**WHAT THE TASK REQUIRES**: Your copy runs from the line containing "Picture yourself replacing" through the last line of the listing, both included. Restate those lines word for word and leave out pictures.

**DATASET EXCERPTS**:
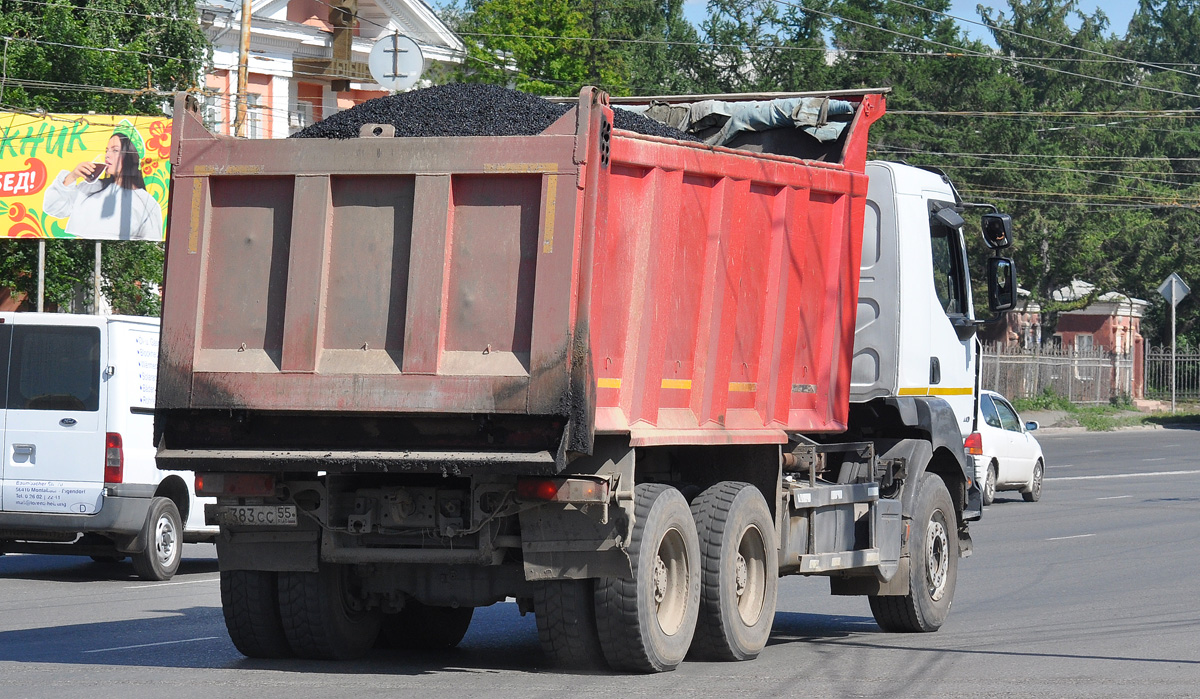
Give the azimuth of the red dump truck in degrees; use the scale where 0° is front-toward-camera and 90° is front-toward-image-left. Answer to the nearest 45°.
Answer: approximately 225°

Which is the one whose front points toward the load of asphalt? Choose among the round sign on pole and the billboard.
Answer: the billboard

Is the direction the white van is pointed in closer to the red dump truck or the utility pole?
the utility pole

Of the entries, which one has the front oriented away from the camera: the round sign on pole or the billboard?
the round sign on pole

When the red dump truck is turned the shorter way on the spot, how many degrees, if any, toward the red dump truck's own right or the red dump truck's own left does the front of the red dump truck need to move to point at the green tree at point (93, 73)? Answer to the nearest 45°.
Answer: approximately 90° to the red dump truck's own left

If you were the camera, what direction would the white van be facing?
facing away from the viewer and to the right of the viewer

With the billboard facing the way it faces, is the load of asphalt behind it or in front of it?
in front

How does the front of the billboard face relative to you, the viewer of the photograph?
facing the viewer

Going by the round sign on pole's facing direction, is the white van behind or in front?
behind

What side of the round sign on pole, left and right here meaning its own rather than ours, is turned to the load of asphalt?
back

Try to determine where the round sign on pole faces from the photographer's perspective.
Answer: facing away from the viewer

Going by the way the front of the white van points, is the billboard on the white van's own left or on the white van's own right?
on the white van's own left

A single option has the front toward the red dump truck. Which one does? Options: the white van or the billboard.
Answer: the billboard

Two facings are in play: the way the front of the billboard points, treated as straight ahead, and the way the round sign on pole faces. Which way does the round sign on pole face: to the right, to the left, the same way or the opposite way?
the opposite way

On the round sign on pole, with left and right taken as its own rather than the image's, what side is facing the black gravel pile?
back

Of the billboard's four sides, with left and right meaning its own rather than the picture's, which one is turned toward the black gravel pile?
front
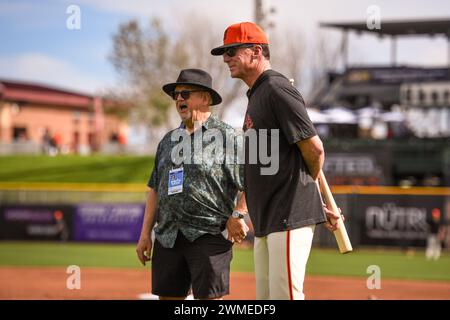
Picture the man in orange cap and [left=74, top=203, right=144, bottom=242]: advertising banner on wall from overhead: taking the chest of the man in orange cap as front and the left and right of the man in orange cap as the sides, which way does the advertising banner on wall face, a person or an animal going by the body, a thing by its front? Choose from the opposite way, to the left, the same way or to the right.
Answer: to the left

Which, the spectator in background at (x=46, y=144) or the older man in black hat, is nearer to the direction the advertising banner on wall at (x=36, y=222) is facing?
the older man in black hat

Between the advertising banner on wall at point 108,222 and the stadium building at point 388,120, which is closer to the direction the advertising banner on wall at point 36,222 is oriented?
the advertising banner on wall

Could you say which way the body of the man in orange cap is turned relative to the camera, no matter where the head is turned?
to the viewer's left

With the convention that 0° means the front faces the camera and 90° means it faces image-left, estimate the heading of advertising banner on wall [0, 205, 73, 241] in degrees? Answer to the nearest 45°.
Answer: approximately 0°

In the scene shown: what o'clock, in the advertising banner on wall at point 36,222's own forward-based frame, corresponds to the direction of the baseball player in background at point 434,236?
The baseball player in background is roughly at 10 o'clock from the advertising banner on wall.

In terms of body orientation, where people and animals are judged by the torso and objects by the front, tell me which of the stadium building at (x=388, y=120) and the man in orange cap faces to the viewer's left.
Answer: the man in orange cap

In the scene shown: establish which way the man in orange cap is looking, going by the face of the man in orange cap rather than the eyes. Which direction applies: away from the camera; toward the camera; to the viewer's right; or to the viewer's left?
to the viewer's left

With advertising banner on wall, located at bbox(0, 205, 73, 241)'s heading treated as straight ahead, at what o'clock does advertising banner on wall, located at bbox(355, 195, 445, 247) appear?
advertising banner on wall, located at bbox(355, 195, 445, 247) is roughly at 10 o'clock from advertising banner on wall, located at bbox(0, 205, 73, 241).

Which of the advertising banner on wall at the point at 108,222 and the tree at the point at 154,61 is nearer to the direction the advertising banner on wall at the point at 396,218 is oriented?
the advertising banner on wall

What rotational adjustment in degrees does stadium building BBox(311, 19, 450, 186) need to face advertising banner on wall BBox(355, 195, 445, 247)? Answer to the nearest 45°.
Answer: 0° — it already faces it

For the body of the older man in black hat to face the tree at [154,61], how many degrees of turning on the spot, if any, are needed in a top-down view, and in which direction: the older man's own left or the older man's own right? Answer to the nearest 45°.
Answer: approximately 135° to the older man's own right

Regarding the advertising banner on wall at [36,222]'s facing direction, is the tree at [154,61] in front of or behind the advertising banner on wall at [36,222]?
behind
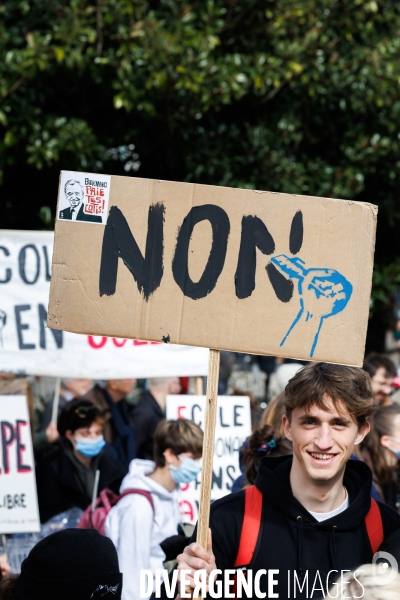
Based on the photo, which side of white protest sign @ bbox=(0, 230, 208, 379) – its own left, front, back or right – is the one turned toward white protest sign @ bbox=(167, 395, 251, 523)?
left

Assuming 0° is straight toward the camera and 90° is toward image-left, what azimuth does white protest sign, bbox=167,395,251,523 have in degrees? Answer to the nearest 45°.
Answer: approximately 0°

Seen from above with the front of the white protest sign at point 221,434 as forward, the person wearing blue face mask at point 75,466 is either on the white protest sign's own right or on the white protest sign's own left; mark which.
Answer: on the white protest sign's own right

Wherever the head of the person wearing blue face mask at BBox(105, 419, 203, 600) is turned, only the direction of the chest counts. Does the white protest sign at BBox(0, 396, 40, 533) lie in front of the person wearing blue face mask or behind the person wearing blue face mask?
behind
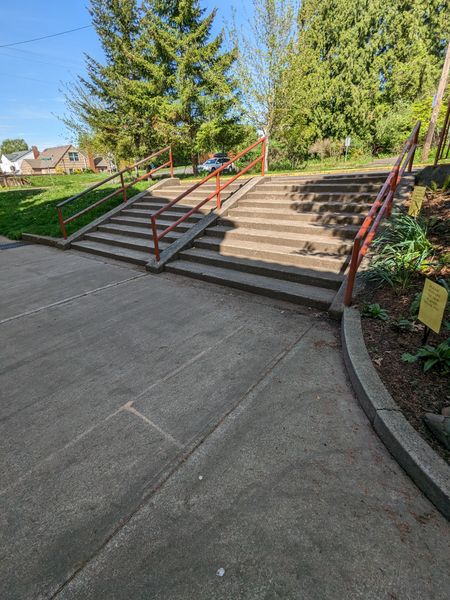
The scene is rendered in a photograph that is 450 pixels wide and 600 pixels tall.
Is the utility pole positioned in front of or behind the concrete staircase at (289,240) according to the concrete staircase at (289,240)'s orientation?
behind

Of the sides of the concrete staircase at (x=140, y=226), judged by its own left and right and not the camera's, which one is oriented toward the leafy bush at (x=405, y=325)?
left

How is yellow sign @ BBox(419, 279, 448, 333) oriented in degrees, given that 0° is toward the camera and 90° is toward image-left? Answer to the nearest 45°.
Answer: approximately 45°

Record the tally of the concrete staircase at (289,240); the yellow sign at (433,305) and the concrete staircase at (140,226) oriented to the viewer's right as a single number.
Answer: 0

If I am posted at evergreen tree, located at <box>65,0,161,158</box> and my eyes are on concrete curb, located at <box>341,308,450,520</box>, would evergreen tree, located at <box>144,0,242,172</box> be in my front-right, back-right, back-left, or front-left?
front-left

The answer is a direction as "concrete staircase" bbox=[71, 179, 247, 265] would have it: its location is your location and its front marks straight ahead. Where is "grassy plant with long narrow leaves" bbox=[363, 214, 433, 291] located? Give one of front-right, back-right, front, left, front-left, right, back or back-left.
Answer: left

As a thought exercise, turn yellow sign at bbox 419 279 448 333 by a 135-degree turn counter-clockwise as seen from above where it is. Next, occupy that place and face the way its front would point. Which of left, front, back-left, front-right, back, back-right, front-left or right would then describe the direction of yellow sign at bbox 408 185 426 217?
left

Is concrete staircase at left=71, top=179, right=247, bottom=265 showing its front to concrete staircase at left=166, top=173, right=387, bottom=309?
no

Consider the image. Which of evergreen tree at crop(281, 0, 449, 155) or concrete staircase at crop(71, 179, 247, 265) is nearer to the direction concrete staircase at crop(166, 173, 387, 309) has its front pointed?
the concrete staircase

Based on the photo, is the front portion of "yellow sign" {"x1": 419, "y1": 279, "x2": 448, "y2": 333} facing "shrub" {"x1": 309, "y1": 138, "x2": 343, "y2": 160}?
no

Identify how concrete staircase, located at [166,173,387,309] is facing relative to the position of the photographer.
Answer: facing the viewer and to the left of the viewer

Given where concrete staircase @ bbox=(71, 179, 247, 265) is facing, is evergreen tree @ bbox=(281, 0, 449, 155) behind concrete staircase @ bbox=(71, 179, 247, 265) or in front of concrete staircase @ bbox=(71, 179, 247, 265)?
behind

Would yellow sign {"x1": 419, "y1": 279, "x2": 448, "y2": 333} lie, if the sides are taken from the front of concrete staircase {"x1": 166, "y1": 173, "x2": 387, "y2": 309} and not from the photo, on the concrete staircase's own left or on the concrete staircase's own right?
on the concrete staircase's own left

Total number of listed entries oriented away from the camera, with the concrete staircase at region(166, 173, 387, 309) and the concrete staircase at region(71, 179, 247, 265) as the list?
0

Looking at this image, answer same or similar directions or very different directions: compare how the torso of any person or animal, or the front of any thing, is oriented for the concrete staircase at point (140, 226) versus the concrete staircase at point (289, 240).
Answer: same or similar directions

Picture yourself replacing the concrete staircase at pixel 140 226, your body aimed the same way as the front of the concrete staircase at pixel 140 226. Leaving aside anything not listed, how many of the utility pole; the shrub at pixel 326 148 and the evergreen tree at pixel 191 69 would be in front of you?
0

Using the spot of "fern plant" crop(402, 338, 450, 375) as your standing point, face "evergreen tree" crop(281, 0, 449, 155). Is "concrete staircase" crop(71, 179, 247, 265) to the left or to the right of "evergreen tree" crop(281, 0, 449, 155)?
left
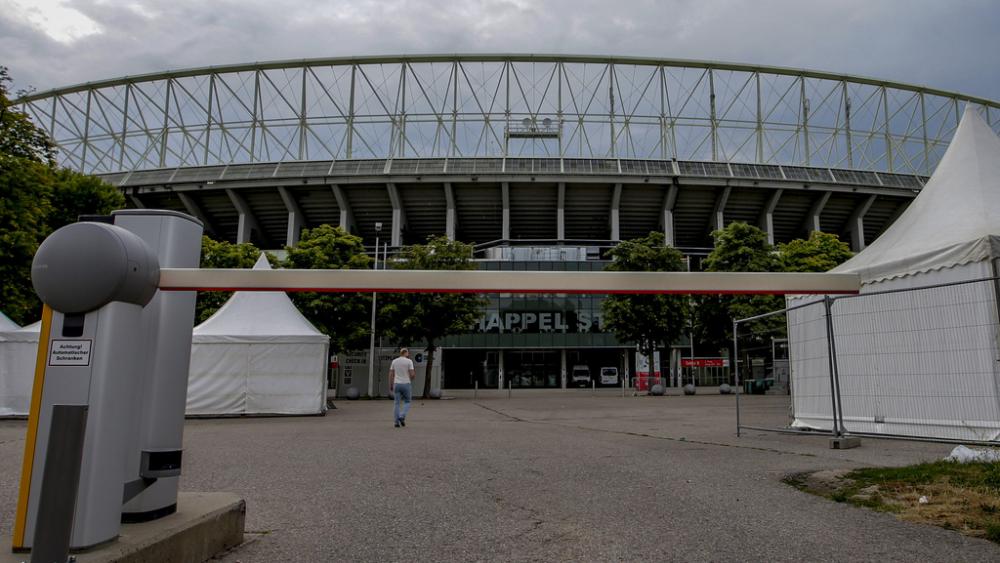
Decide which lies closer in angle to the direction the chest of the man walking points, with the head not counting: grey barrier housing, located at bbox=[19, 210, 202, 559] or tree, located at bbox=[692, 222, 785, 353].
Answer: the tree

**YOUR RESPONSE**:
Picture yourself replacing the concrete staircase at pixel 140 226, your body aimed the same way as the front of the concrete staircase at pixel 140 226. Leaving aside anything not listed, how many of the utility pole; the shrub at pixel 326 148 and the evergreen tree at pixel 191 69 would be in front of you?
0

Using the spot of "fern plant" crop(402, 338, 450, 375) as your standing point, face "evergreen tree" crop(281, 0, 449, 155). Is "concrete staircase" crop(71, 179, 247, 265) to the left or to the right of "evergreen tree" crop(281, 0, 449, 155)?
left
Decide which lies closer in angle to the direction the chest of the man walking points, with the head not counting: grey barrier housing, located at bbox=[19, 210, 202, 559] or tree, located at bbox=[692, 222, 785, 353].
Answer: the tree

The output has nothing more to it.